Russell Kirkpatrick's Journal
Sell-Outs
18-Jun-2006
I've read recently somewhere - a couple of places, actually - about authors who have 'sold out'. This is supposed to mean that, rather than writing deathless prose, they are writing what will make them the most money. Dirty sell-outs.
Have you ever written anything with the intention of making money from it? A short story? You dirty sell-out.
Come on. All writers are sell-outs. We all want to get a payoff for our work, whether in coin or in praise. There's no other motivation, surely - all right, altruism, perhaps; but in that case you're a saint and I won't be able to look you in your holy eye. For the rest of us, writing is an activity with definite rewards.
Why does this bother me? Because of the moral dimension. The tag 'sell-out' is used to brand people. It marks some as superior (those who haven't) and others as inferior (those who have). You know what? I smell hypocrisy, that's what I smell. The people who call others 'sell-outs' are those who believe their kind of writing should be getting all the money. You'd sell out if you could.
Here's your guide to sell-outs:
• literary writing: I want the right people to think I'm really clever.
• mass market paperbacks: I want lots of people to think I'm clever, and the money I get will compensate me for the criticism I get from really clever people.
Perhaps it's a matter of degree. If you get more money, you're more of a sell-out. I need someone to explain this to me: if you write for payment, how can you not be a sell-out?
I frequent the ProgArchives website, and the most common discussion there is the way in which progressive rock groups - innovative and alternative musicians from the 1970s - 'sold out' in the 1980s.
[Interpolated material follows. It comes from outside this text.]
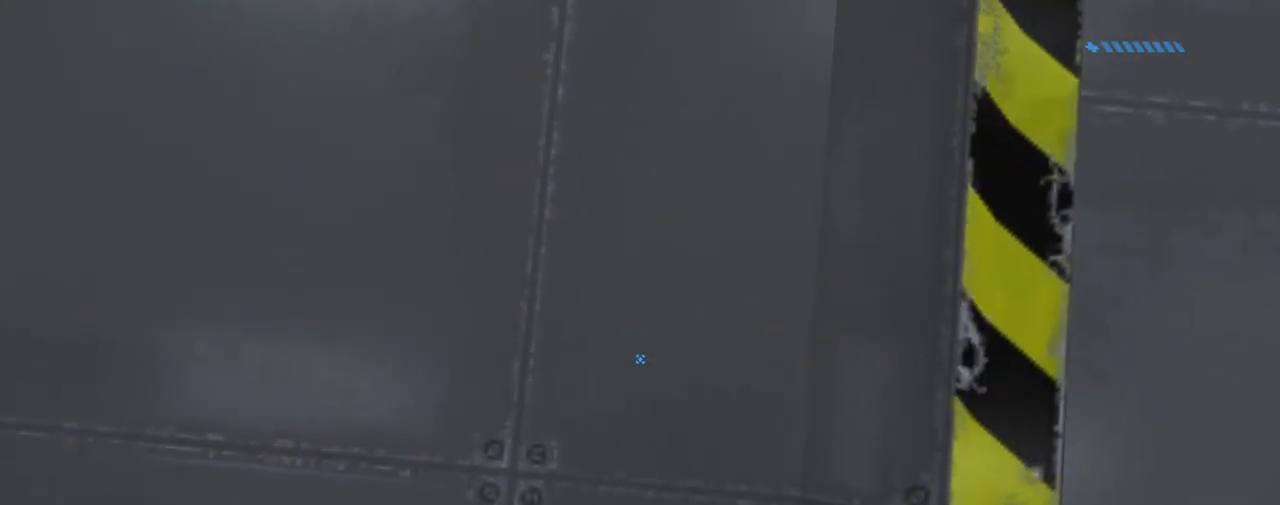
{"keys": ["ctrl"], "mouse": [], "events": [[66, "s", "up"], [167, "s", "down"], [267, "s", "up"], [400, "s", "down"], [500, "s", "up"]]}
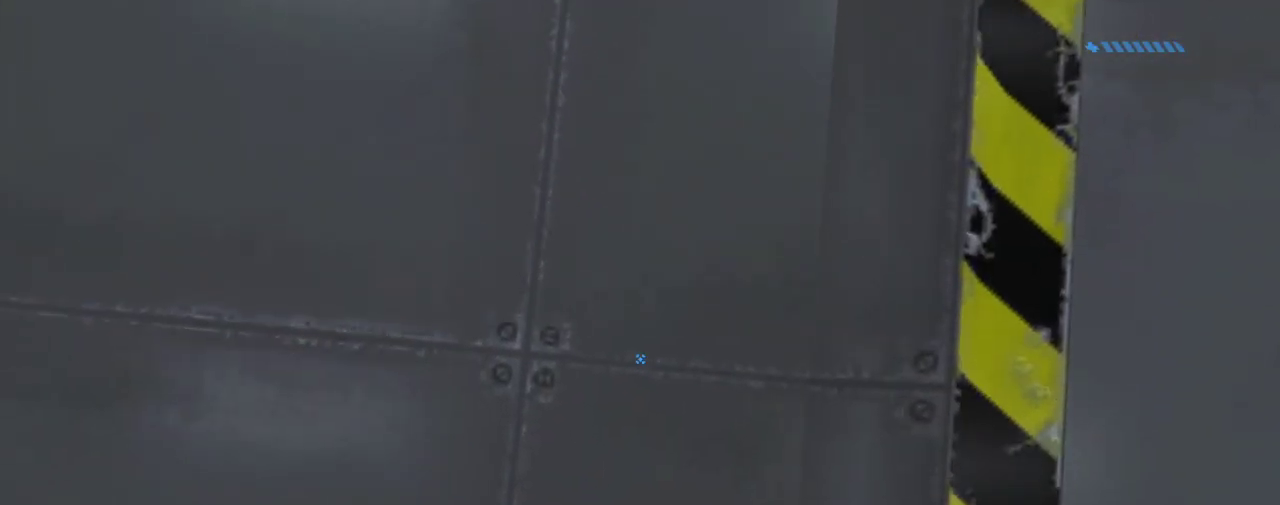
{"keys": [], "mouse": [], "events": [[167, "ctrl", "up"]]}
The example cited is Phil Collins and Genesis.
This makes me laugh. As though it's an easy thing to think 'I know, let's write simple pop music/a bestseller and make millions.' Yeah, it's so simple everyone can do it. That's why we're all millionaires. Come on. If it were simple it would not be so valuable. Much of the value of literary fiction and progressive music is snob value. 'I belong to this exclusive (small) club and only we can understand this stuff. The masses aren't as clever as us.'
Here's a tip. Read and write what you want to, ignore those who would tell you you have bad taste, try new stuff whenever you get the chance - and enjoy yourself. And take whatever payment you're offered without any shame.
I feel better now.
Sheesh.
I'm also amused by the indignation of people who disliked one of my books. I feel like saying 'Oh, no! You've caught me out! I admit it, I deliberately wrote this book just to irritate and torment YOU. You, and you alone were my target, and the fact that thousands of others have liked the book is just an unexpected but fun side effect of the years of work I did just to play a big joke on you'.